- [Work task]
Transcribe the listing underneath, keeping each word exact and omitting the images.
::: Provided material
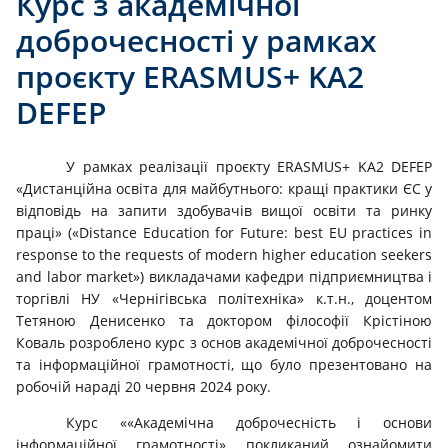
Курс з академічної
доброчесності у рамках
проєкту ERASMUS+ KA2
DEFEP
У рамках реалізації проєкту ERASMUS+ KA2 DEFEP
«Дистанційна освіта для майбутнього: кращі практики ЄС у
відповідь на запити здобувачів вищої освіти та ринку
праці» («Distance Education for Future: best EU practices in
response to the requests of modern higher education seekers
and labor market») викладачами кафедри підприємництва і
торгівлі НУ «Чернігівська політехніка» к.т.н., доцентом
Тетяною Денисенко та доктором філософії Крістіною
Коваль розроблено курс з основ академічної доброчесності
та інформаційної грамотності, що було презентовано на
робочій нараді 20 червня 2024 року.
Курс ««Академічна доброчесність і основи
інформаційної грамотності» покликаний ознайомити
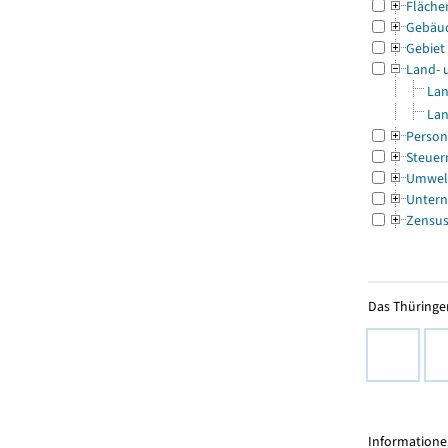
Fläche
Gebäu
Gebiet
Land- 
Lan
Lan
Person
Steuer
Umwel
Untern
Zensu
Das Thüringer
Informationen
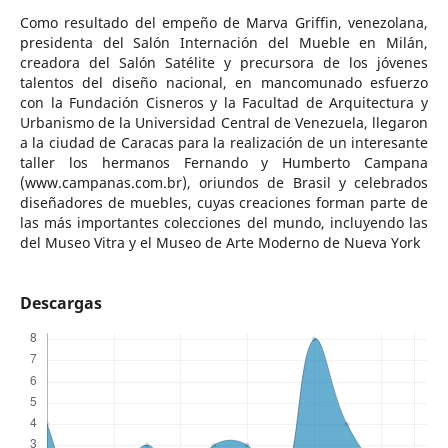
Como resultado del empeño de Marva Griffin, venezolana,
presidenta del Salón Internación del Mueble en Milán,
creadora del Salón Satélite y precursora de los jóvenes
talentos del diseño nacional, en mancomunado esfuerzo
con la Fundación Cisneros y la Facultad de Arquitectura y
Urbanismo de la Universidad Central de Venezuela, llegaron
a la ciudad de Caracas para la realización de un interesante
taller los hermanos Fernando y Humberto Campana
(www.campanas.com.br), oriundos de Brasil y celebrados
diseñadores de muebles, cuyas creaciones forman parte de
las más importantes colecciones del mundo, incluyendo las
del Museo Vitra y el Museo de Arte Moderno de Nueva York
Descargas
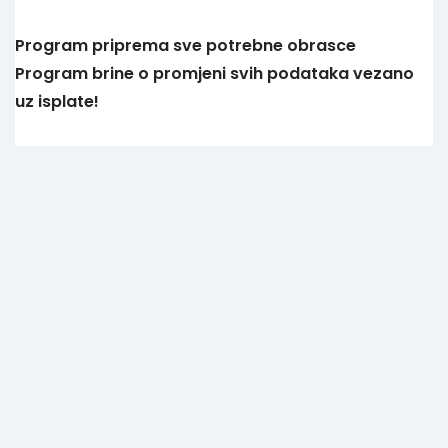
Program priprema sve potrebne obrasce
Program brine o promjeni svih podataka vezano
uz isplate!
Poslovanje
Predračuni i izlazni računi
Izrađujte račune, storna računa i račune za
predujam.
Gotovinski računi
Možete izdavati gotovinske račune s poreznim
potvrđivanjem
Ulazni računi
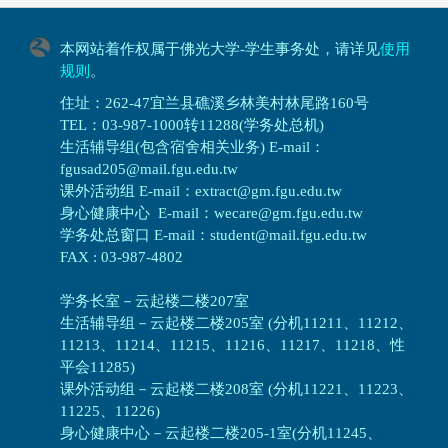
本网站着作权属于佛光大学-学生事务处，请详见
使用
规则
。
住址：262-47宜兰县礁溪乡林美村林尾路160号
TEL：03-987-1000转11288(学务处总机)
生活辅导组(包含宿舍相关业务) E-mail：
fgusad205@mail.fgu.edu.tw
课外活动组 E-mail：extract@gm.fgu.edu.tw
身心健康中心 E-mail：wecare@gm.fgu.edu.tw
学务处总窗口 E-mail：student@mail.fgu.edu.tw
FAX : 03-987-4802
学务长室－云起楼二楼207室
生活辅导组
－
云起楼二楼205室 (分机11211、11212、
11213、11214、11215、11216、11217、11218、性
平会11285)
课外活动组
－
云起楼二楼208室 (分机11221、11223、
11225、11226)
身心健康中心
－
云起楼二楼205-1室(分机11245、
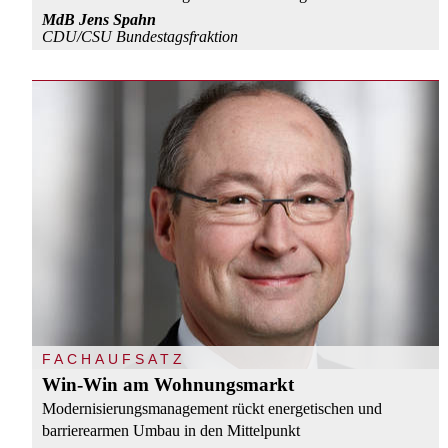
MdB Jens Spahn
CDU/CSU Bundestagsfraktion
FACHAUFSATZ
Win-Win am Wohnungsmarkt
Modernisierungsmanagement rückt energetischen und
barrierearmen Umbau in den Mittelpunkt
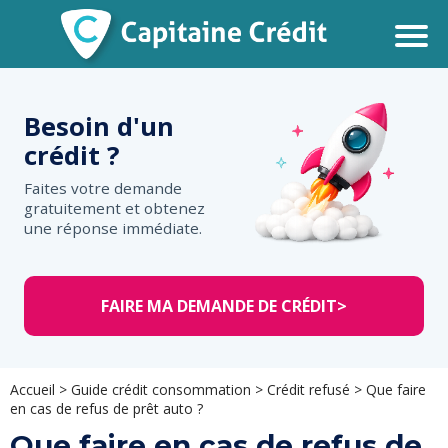
Besoin d'un
crédit ?
Faites votre demande
gratuitement et obtenez
une réponse immédiate.
FAIRE MA DEMANDE DE CRÉDIT
>
Accueil
>
Guide crédit consommation
>
Crédit refusé
>
Que faire
en cas de refus de prêt auto ?
Que faire en cas de refus de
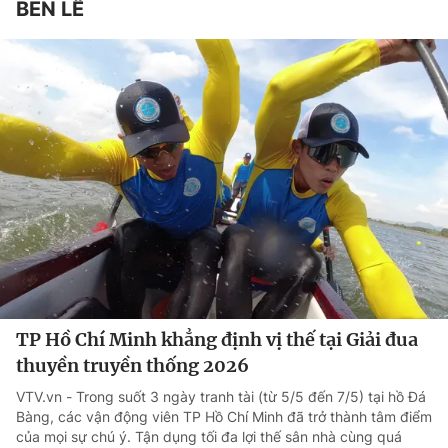
BÊN LỀ
TP Hồ Chí Minh khẳng định vị thế tại Giải đua
thuyền truyền thống 2026
VTV.vn - Trong suốt 3 ngày tranh tài (từ 5/5 đến 7/5) tại hồ Đá
Bàng, các vận động viên TP Hồ Chí Minh đã trở thành tâm điểm
của mọi sự chú ý. Tận dụng tối đa lợi thế sân nhà cùng quá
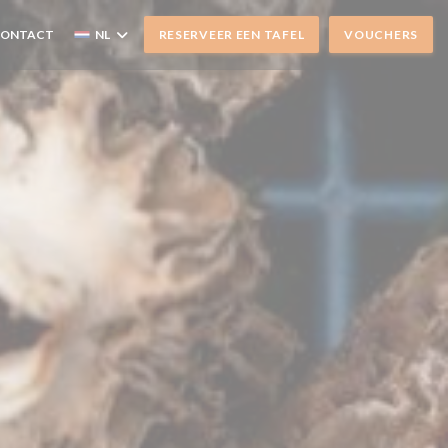
CONTACT
NL
RESERVEER EEN TAFEL
VOUCHERS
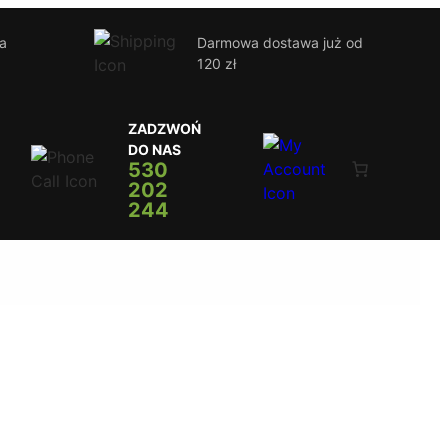
ja
Darmowa dostawa już od
120 zł
ZADZWOŃ
DO NAS
530
202
244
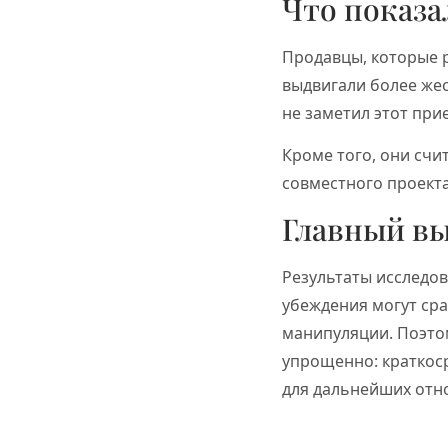
Что показа
Продавцы, которые р
выдвигали более жес
не заметил этот при
Кроме того, они сч
совместного проекта
Главный в
Результаты исследов
убеждения могут сра
манипуляции. Поэтом
упрощенно: краткос
для дальнейших отн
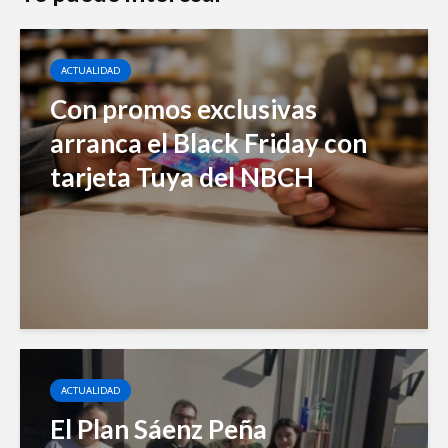
ACTUALIDAD
Con promos exclusivas
arranca el Black Friday con
tarjeta Tuya del NBCH
ACTUALIDAD
El Plan Sáenz Peña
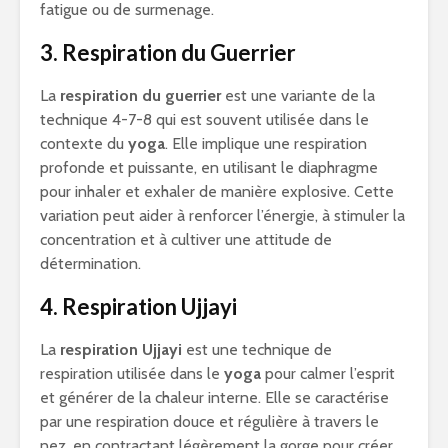
fatigue ou de surmenage.
3. Respiration du Guerrier
La
respiration du guerrier
est une variante de la
technique 4-7-8 qui est souvent utilisée dans le
contexte du
yoga
. Elle implique une respiration
profonde et puissante, en utilisant le diaphragme
pour inhaler et exhaler de manière explosive. Cette
variation peut aider à renforcer l’énergie, à stimuler la
concentration et à cultiver une attitude de
détermination.
4. Respiration Ujjayi
La
respiration Ujjayi
est une technique de
respiration utilisée dans le
yoga
pour calmer l’esprit
et générer de la chaleur interne. Elle se caractérise
par une respiration douce et régulière à travers le
nez, en contractant légèrement la gorge pour créer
::::::
- [Task response]
Курс з академічної
доброчесності у рамках
проєкту ERASMUS+ KA2
DEFEP
У рамках реалізації проєкту ERASMUS+ KA2 DEFEP
«Дистанційна освіта для майбутнього: кращі практики ЄС у
відповідь на запити здобувачів вищої освіти та ринку
праці» («Distance Education for Future: best EU practices in
response to the requests of modern higher education seekers
and labor market») викладачами кафедри підприємництва і
торгівлі НУ «Чернігівська політехніка» к.т.н., доцентом
Тетяною Денисенко та доктором філософії Крістіною
Коваль розроблено курс з основ академічної доброчесності
та інформаційної грамотності, що було презентовано на
робочій нараді 20 червня 2024 року.
Курс ««Академічна доброчесність і основи
інформаційної грамотності» покликаний ознайомити
Fläche
Gebäu
Gebiet
Land- 
Lan
Lan
Person
Steuer
Umwel
Untern
Zensu
Das Thüringer
Informationen
Como resultado del empeño de Marva Griffin, venezolana,
presidenta del Salón Internación del Mueble en Milán,
creadora del Salón Satélite y precursora de los jóvenes
talentos del diseño nacional, en mancomunado esfuerzo
con la Fundación Cisneros y la Facultad de Arquitectura y
Urbanismo de la Universidad Central de Venezuela, llegaron
a la ciudad de Caracas para la realización de un interesante
taller los hermanos Fernando y Humberto Campana
(www.campanas.com.br), oriundos de Brasil y celebrados
diseñadores de muebles, cuyas creaciones forman parte de
las más importantes colecciones del mundo, incluyendo las
del Museo Vitra y el Museo de Arte Moderno de Nueva York
Descargas
Program priprema sve potrebne obrasce
Program brine o promjeni svih podataka vezano
uz isplate!
Poslovanje
Predračuni i izlazni računi
Izrađujte račune, storna računa i račune za
predujam.
Gotovinski računi
Možete izdavati gotovinske račune s poreznim
potvrđivanjem
Ulazni računi
本网站着作权属于佛光大学-学生事务处，请详见
使用
规则
。
住址：262-47宜兰县礁溪乡林美村林尾路160号
TEL：03-987-1000转11288(学务处总机)
生活辅导组(包含宿舍相关业务) E-mail：
fgusad205@mail.fgu.edu.tw
课外活动组 E-mail：extract@gm.fgu.edu.tw
身心健康中心 E-mail：wecare@gm.fgu.edu.tw
学务处总窗口 E-mail：student@mail.fgu.edu.tw
FAX : 03-987-4802
学务长室－云起楼二楼207室
生活辅导组
－
云起楼二楼205室 (分机11211、11212、
11213、11214、11215、11216、11217、11218、性
平会11285)
课外活动组
－
云起楼二楼208室 (分机11221、11223、
11225、11226)
身心健康中心
－
云起楼二楼205-1室(分机11245、
MdB Jens Spahn
CDU/CSU Bundestagsfraktion
FACHAUFSATZ
Win-Win am Wohnungsmarkt
Modernisierungsmanagement rückt energetischen und
barrierearmen Umbau in den Mittelpunkt
Besoin d'un
crédit ?
Faites votre demande
gratuitement et obtenez
une réponse immédiate.
FAIRE MA DEMANDE DE CRÉDIT
>
Accueil
>
Guide crédit consommation
>
Crédit refusé
>
Que faire
en cas de refus de prêt auto ?
Que faire en cas de refus de
BÊN LỀ
TP Hồ Chí Minh khẳng định vị thế tại Giải đua
thuyền truyền thống 2026
VTV.vn - Trong suốt 3 ngày tranh tài (từ 5/5 đến 7/5) tại hồ Đá
Bàng, các vận động viên TP Hồ Chí Minh đã trở thành tâm điểm
của mọi sự chú ý. Tận dụng tối đa lợi thế sân nhà cùng quá
CONTACT
NL
RESERVEER EEN TAFEL
VOUCHERS
ja
Darmowa dostawa już od
120 zł
ZADZWOŃ
DO NAS
530
202
244
Что показа
Продавцы, которые р
выдвигали более жес
не заметил этот при
Кроме того, они сч
совместного проекта
Главный в
Результаты исследов
убеждения могут сра
манипуляции. Поэтом
упрощенно: краткос
для дальнейших отн
ACTUALIDAD
Con promos exclusivas
arranca el Black Friday con
tarjeta Tuya del NBCH
ACTUALIDAD
El Plan Sáenz Peña
fatigue ou de surmenage.
3. Respiration du Guerrier
La
respiration du guerrier
est une variante de la
technique 4-7-8 qui est souvent utilisée dans le
contexte du
yoga
. Elle implique une respiration
profonde et puissante, en utilisant le diaphragme
pour inhaler et exhaler de manière explosive. Cette
variation peut aider à renforcer l’énergie, à stimuler la
concentration et à cultiver une attitude de
détermination.
4. Respiration Ujjayi
La
respiration Ujjayi
est une technique de
respiration utilisée dans le
yoga
pour calmer l’esprit
et générer de la chaleur interne. Elle se caractérise
par une respiration douce et régulière à travers le
nez, en contractant légèrement la gorge pour créer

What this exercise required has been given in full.